┌──
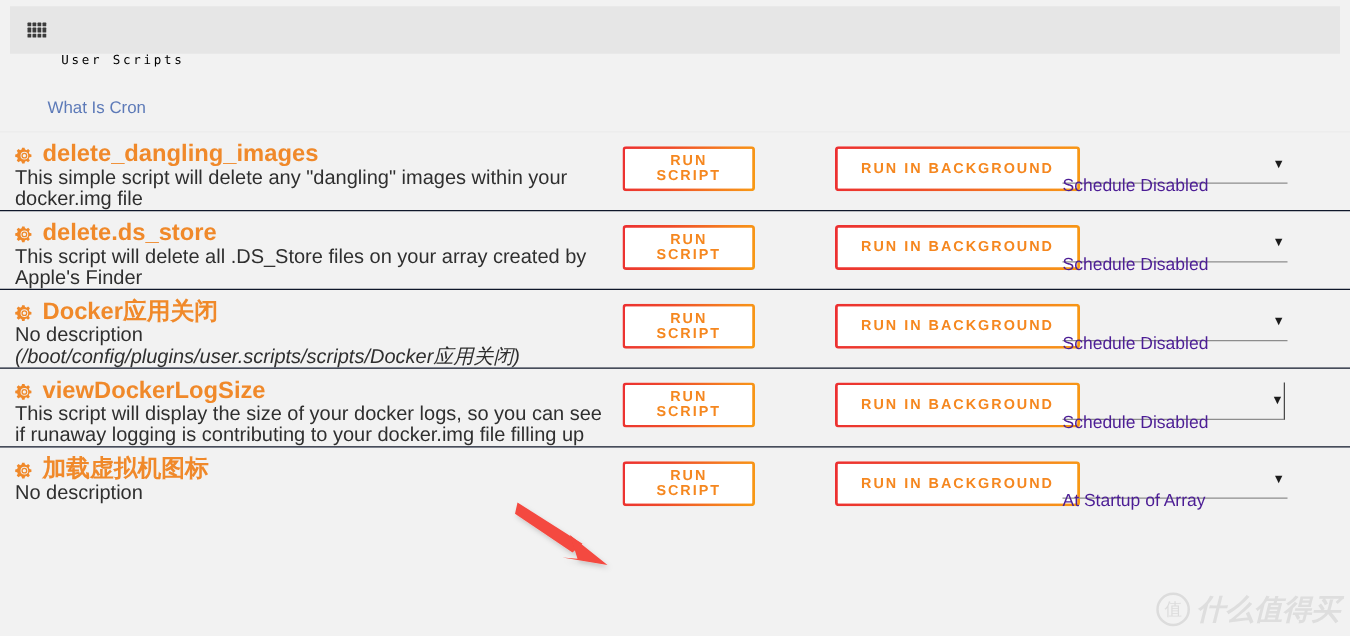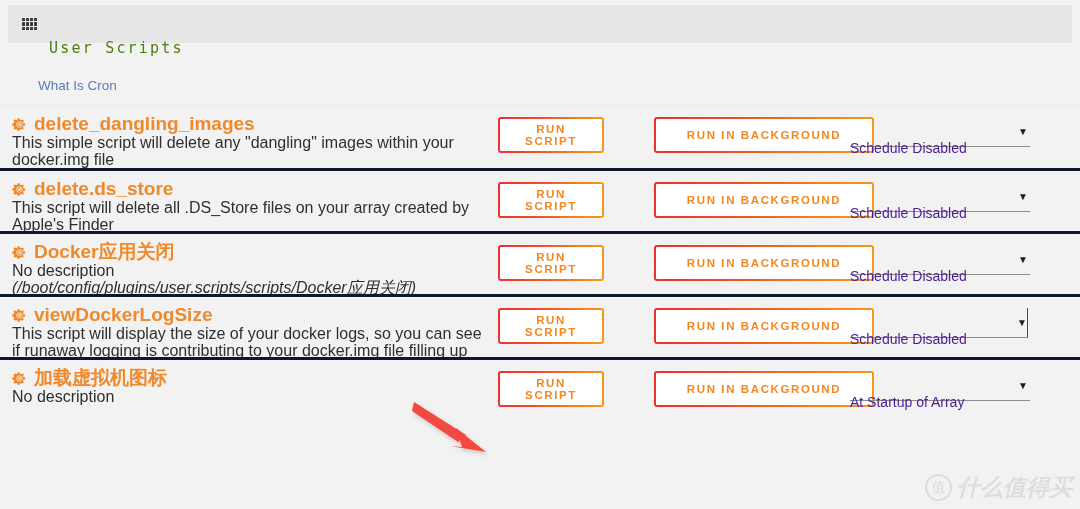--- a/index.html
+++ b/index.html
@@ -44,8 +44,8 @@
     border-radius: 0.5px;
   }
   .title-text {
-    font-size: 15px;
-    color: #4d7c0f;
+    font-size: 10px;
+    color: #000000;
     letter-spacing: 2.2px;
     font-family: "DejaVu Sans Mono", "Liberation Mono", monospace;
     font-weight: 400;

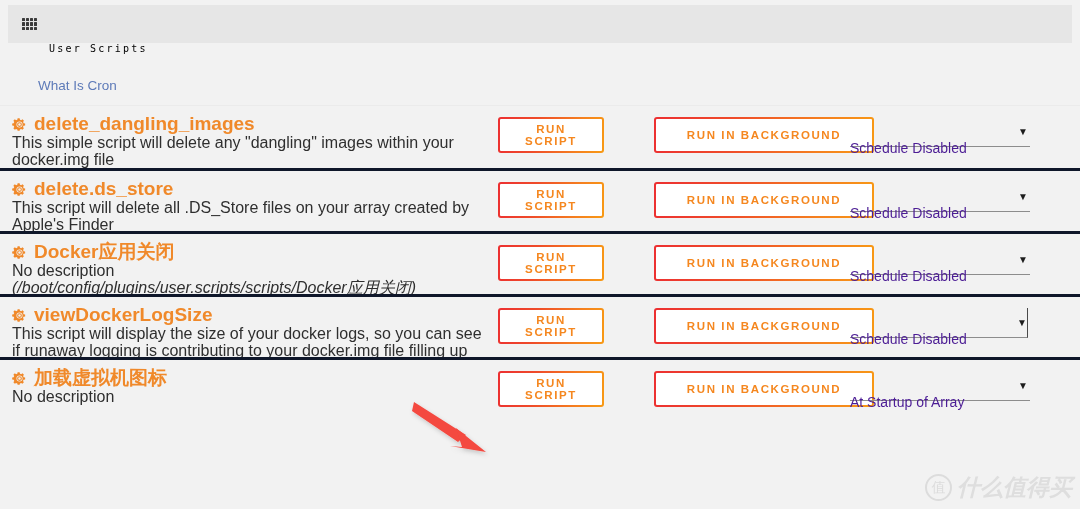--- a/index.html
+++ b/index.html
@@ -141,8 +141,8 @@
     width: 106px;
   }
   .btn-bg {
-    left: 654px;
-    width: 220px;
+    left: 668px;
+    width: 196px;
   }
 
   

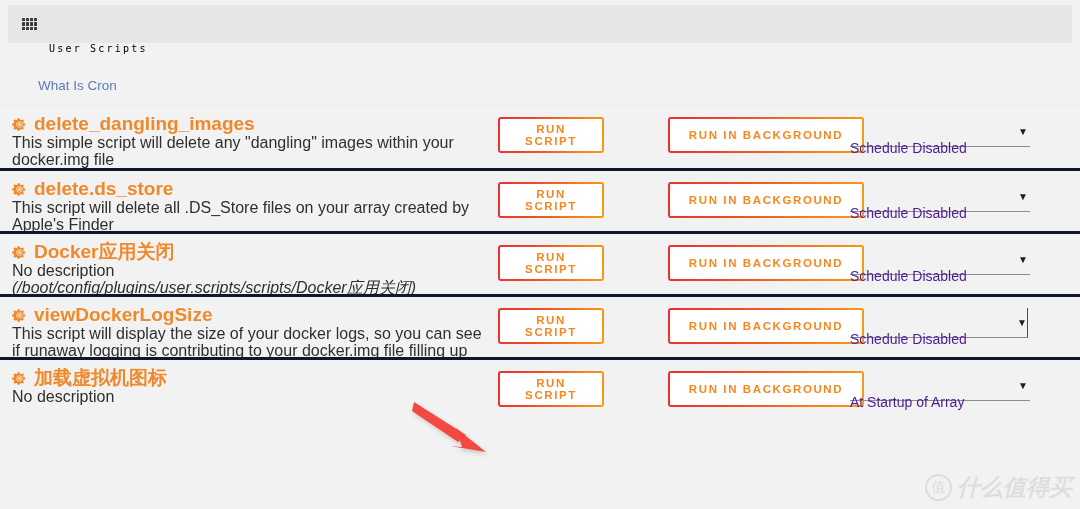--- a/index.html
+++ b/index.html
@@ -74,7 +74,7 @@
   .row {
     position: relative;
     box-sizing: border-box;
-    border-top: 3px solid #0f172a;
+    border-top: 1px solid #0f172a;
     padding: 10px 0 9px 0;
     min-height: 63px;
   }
└──
Write out every line above exactly, minus images.

--- a/index.html
+++ b/index.html
@@ -44,8 +44,8 @@
     border-radius: 0.5px;
   }
   .title-text {
-    font-size: 15px;
-    color: #4d7c0f;
+    font-size: 10px;
+    color: #000000;
     letter-spacing: 2.2px;
     font-family: "DejaVu Sans Mono", "Liberation Mono", monospace;
     font-weight: 400;

--- a/index.html
+++ b/index.html
@@ -141,8 +141,8 @@
     width: 106px;
   }
   .btn-bg {
-    left: 654px;
-    width: 220px;
+    left: 668px;
+    width: 196px;
   }
 
   

--- a/index.html
+++ b/index.html
@@ -74,7 +74,7 @@
   .row {
     position: relative;
     box-sizing: border-box;
-    border-top: 3px solid #0f172a;
+    border-top: 1px solid #0f172a;
     padding: 10px 0 9px 0;
     min-height: 63px;
   }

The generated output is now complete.